さらにダグラスさんから日本のコンテンツの重要性についても解説があった。「スクウェア・エニックスさんの作品やガンダムなど、日本にはグローバルで人気の高いIPがあります。これらも含めて、Questのプラットフォームで何が起きているかを知りたいという方も増えていくのではないでしょうか」とのことだ。
続いて、Quest 3Sを実際に装着して各種デモを体験させてもらった。
Quest 3Sは、ドルビーアトモスの効果をヘッドホンで楽しむ機能も備えている。そこでドルビーアトモスのトレーラーを再生してみると、それなりに広い空間で、方位感・移動感に優れた音場を楽しむことができた(頭の後ろまで音が広がるというわけにはいかなかったけど)。
さらにQuest 3Sは、Amazon Musicの音楽ストリーミングも楽しめる。その操作もコントローラーから可能で、さらにデスクトップ上でウィンドウを掴んで左右に動かすと、それに反応してヴォーカルも動くといった機能も備えている。実際に試してみるとわかりすぎるくらいの移動感で、BGM再生用としての面白い使い方もできそうだ。バックグラウンドでAmazon Musicを再生しながら別のウィンドウで作業することもできる。
続いてマルチプレイヤー向けの『SPATIAL OPS』もプレイさせてもらった。Quest 3Sを通じて楽しむMRシューティングゲームで、バーチャルの武器を手にして戦うもの。パススルーで表示される現実の映像とバーチャルの壁やアイテム(武器)がさほど違和感なく表示されており、思いがけず夢中で楽しむことができた。このクォリティであれば、のめり込んでしまう人も出てくるだろう。
最後に、10月4日にリリースされたガンダムシリーズ初のVRアニメ『機動戦士ガンダム:銀灰の幻影』を見せてもらった。Quest 3Sの表示デバイスは左右それぞれ1832✕1920の画素数だが、その視野いっぱいに大迫力の映像が映し出され、没入感も半端ない。アニメに限らず、大画面表示デバイスとしてのQuest 3Sの可能性を感じた次第だ。

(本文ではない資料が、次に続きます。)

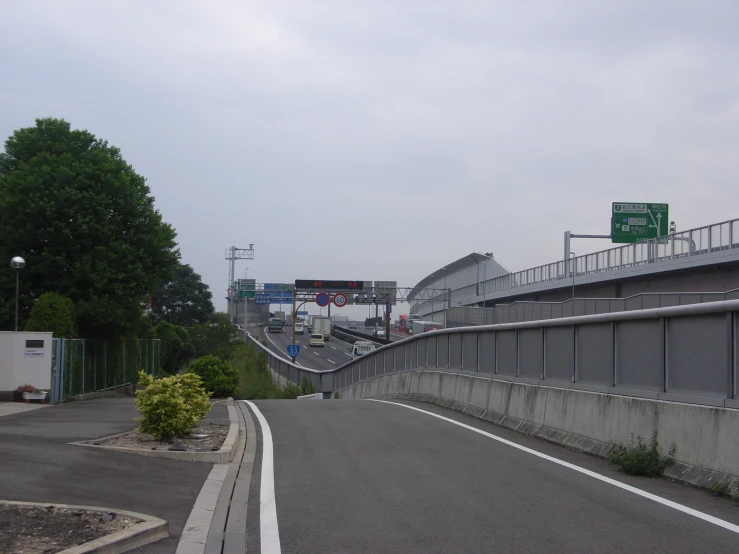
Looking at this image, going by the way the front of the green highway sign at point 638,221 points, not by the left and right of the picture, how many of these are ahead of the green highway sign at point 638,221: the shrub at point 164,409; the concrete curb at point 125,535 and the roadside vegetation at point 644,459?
3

VR/MRデバイスは熱心なファンがいる一方で、若干高価で用途もゲーム中心といったイメージが強かった。今回のQuest 3Sはより身近な価格帯を実現すると共に、学習やフィットネス、ビジネスなどの幅広い分野で活用できるスペックも備えている。多くの人がバーチャル体験に触れる、キーコンポーネントになるだろう。